NYPD using pattern-detecting algorithm to help solve crimes
Marie Donlon | March 11, 2019The New York Police Department (NYPD) is solving crimes with help from pattern-recognition software, according to a number of reports.
Aptly named Patternizr, the software enables NYPD officers to comb through hundreds of thousands of database case files in search of possible crime patterns across the department’s 77 different precincts. Using 10 years of confirmed pattern data, the NYPD developed the software in-house over the course of two years. Although it has been employed by the NYPD since 2016, the software was only made public in a recent issue of Informs Journal on Applied Analytics.

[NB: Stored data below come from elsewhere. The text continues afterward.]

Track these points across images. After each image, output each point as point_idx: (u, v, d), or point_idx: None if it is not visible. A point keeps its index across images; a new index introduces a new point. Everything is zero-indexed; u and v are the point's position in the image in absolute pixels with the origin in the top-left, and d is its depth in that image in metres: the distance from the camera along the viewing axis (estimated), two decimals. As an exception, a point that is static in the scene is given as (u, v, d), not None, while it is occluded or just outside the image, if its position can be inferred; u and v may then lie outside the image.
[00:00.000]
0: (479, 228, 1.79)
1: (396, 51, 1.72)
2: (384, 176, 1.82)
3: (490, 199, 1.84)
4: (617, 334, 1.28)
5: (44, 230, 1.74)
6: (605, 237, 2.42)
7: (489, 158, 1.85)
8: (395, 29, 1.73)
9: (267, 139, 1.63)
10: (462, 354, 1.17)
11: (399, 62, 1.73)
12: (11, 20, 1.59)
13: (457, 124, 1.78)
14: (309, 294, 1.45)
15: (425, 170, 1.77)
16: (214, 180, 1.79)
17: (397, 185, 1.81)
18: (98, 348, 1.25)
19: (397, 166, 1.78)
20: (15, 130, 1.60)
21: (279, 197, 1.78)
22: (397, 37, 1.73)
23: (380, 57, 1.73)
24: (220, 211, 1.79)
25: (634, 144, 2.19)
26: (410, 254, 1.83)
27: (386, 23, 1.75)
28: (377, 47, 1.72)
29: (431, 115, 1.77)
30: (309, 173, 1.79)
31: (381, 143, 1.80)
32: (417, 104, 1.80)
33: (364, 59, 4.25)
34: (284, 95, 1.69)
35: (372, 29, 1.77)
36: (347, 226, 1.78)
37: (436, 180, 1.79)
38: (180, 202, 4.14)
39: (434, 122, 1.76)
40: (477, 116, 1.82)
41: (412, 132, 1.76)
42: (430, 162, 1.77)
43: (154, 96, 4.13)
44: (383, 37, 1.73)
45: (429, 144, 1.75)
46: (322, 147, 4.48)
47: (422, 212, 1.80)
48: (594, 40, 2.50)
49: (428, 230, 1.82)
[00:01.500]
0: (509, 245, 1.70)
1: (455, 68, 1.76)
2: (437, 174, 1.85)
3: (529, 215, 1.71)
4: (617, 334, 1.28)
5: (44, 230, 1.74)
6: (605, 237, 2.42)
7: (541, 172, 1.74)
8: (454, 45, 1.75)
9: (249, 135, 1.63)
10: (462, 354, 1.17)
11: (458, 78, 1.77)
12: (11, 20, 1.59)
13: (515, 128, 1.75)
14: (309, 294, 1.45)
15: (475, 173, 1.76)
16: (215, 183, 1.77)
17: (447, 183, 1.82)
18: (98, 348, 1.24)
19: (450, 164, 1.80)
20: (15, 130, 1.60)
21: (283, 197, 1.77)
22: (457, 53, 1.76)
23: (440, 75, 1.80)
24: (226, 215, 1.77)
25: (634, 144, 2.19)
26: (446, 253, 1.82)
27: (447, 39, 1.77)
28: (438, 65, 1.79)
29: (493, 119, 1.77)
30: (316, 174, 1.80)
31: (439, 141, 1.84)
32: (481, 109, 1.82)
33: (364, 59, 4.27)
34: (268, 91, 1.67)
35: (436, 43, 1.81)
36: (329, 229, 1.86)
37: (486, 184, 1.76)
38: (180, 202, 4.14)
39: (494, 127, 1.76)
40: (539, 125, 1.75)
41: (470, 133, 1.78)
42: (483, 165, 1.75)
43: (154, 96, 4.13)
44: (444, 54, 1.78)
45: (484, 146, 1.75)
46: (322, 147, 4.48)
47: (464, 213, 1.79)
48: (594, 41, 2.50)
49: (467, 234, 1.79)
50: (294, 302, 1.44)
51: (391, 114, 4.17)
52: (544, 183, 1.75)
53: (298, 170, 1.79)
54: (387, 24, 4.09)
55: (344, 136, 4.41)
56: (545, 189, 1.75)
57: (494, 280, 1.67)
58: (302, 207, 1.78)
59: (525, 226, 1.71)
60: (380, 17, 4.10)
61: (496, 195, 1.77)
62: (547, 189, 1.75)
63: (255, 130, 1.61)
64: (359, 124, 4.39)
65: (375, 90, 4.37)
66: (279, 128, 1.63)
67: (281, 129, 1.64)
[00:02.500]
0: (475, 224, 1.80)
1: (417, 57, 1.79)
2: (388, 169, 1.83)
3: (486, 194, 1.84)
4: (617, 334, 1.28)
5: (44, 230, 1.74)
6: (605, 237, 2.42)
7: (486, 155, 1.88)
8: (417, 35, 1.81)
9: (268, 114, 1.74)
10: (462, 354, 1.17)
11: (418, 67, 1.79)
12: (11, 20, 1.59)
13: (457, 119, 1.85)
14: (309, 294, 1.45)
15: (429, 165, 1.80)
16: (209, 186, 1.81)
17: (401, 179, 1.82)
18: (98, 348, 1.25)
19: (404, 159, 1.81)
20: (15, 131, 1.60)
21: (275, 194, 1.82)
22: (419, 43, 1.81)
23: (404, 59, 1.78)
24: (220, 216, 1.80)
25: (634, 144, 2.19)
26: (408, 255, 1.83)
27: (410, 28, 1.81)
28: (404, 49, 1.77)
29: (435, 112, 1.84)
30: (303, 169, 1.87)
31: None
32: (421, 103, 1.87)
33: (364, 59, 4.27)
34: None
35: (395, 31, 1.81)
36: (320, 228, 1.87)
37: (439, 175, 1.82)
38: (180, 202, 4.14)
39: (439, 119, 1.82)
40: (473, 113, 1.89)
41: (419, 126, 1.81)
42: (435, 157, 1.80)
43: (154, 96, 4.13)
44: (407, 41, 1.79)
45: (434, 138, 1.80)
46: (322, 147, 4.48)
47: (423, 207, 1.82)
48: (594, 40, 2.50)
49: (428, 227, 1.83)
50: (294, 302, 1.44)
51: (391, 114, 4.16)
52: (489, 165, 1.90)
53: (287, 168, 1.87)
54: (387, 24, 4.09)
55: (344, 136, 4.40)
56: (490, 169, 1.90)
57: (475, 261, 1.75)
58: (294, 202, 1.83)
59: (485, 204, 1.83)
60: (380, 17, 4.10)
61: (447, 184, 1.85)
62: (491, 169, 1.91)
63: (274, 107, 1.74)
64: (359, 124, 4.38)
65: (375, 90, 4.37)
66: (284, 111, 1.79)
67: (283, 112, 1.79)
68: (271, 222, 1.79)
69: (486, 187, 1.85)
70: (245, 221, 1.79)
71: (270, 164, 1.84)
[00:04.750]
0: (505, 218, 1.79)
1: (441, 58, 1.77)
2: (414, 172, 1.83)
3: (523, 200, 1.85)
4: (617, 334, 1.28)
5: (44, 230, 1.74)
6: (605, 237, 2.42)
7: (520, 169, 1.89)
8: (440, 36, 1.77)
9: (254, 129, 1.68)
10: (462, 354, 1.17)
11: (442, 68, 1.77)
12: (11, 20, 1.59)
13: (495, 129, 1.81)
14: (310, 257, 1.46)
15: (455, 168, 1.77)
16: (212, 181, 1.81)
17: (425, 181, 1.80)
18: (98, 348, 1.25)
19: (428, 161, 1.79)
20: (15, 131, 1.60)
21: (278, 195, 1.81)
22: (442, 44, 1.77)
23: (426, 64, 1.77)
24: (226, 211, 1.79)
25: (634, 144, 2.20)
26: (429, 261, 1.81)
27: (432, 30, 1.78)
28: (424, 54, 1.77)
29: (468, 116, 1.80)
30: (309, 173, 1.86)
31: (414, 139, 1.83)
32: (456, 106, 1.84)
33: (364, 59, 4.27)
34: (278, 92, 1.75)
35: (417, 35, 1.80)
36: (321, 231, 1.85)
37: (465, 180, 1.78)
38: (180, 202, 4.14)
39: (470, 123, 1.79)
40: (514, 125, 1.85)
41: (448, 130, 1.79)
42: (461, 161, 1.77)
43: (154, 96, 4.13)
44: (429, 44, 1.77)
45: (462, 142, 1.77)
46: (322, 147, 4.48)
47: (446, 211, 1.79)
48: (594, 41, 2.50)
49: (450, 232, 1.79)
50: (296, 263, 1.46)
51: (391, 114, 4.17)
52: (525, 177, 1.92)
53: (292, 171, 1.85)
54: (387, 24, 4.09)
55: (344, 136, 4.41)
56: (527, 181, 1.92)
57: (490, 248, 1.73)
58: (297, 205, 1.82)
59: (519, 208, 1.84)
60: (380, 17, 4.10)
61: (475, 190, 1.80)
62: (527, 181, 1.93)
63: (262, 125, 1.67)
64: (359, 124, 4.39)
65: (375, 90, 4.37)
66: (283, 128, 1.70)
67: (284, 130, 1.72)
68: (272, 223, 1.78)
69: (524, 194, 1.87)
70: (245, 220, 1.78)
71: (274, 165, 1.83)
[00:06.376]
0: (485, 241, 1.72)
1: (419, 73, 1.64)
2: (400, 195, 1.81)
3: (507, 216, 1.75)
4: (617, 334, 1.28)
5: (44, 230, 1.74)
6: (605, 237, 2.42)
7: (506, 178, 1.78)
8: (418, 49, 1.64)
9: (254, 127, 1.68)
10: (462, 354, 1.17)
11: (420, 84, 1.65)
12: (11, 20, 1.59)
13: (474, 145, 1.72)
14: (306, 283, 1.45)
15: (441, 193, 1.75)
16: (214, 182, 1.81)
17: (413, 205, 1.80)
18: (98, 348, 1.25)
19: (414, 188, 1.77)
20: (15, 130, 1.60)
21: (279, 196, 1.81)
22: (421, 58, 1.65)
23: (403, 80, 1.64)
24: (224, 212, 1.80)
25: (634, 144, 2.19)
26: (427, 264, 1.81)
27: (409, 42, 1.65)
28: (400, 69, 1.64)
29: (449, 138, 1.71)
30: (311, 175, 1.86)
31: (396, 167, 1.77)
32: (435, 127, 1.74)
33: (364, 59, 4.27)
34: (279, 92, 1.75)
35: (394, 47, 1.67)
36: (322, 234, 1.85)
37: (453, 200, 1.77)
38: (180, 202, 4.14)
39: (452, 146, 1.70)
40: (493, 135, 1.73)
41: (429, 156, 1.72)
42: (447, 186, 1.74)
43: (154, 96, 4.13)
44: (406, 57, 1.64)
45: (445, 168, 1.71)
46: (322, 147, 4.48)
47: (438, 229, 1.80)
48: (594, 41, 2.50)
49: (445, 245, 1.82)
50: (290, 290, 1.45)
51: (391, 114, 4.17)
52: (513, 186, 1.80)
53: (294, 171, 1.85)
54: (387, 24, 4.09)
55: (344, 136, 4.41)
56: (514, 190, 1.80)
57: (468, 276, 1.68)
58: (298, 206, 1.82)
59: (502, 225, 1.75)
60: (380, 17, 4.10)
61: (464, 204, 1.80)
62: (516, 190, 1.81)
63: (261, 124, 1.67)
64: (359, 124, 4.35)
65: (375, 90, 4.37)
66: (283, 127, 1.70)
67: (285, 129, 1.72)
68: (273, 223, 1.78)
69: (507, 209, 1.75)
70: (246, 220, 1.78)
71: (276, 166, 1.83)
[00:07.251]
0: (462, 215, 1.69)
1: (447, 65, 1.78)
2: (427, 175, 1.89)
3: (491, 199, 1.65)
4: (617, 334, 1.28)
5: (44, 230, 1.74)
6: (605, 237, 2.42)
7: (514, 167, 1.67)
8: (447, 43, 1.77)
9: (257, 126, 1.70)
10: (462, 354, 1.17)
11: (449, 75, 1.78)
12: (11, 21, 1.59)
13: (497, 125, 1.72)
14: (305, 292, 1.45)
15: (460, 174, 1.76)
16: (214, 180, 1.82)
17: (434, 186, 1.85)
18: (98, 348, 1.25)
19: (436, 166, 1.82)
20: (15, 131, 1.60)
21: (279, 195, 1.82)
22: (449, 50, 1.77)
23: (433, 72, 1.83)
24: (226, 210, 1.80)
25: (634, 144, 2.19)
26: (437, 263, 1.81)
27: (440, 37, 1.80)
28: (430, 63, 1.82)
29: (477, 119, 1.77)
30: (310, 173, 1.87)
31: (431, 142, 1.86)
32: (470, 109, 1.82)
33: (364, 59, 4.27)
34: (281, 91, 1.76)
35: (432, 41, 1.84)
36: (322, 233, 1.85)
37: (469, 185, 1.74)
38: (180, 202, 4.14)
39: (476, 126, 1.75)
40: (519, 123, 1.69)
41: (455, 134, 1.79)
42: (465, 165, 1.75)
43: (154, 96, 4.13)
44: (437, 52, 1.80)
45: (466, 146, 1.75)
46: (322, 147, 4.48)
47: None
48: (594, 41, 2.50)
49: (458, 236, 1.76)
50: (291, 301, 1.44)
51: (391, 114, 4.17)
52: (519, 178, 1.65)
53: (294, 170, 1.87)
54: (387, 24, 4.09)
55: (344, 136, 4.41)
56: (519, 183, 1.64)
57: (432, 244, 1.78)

Traditionally, NYPD officers sorted through physical case files in search of patterns, a process that was time-consuming and that could not easily work across precincts. However, during testing of the Patternizr software, researchers found that the software “accurately re-created old crime patterns one-third of the time and returned parts of patterns 80 percent of the time,” according to reports.
One example of the effectiveness of the software was demonstrated with the recent arrest of a syringe-wielding suspect who had allegedly stolen drills from two New York City Home Depots. According to Rebecca Shutt, a crime analyst who had solved the case using the software, the system noticed patterns in both crimes and notified law enforcement of the similarities of the two crimes, something that might not have happened before the software as not every precinct complaint is visible to other precincts.
“The real advantage of the tool is that we minimize the amount of leg work and busy work that analysts or detectives have to do, and really allow them to leverage their expertise and their experience in going through a much smaller list of results,” said Alex Chohlas-Wood, who developed the software along with Evan Levine, the NYPD assistant commissioner of data analytics.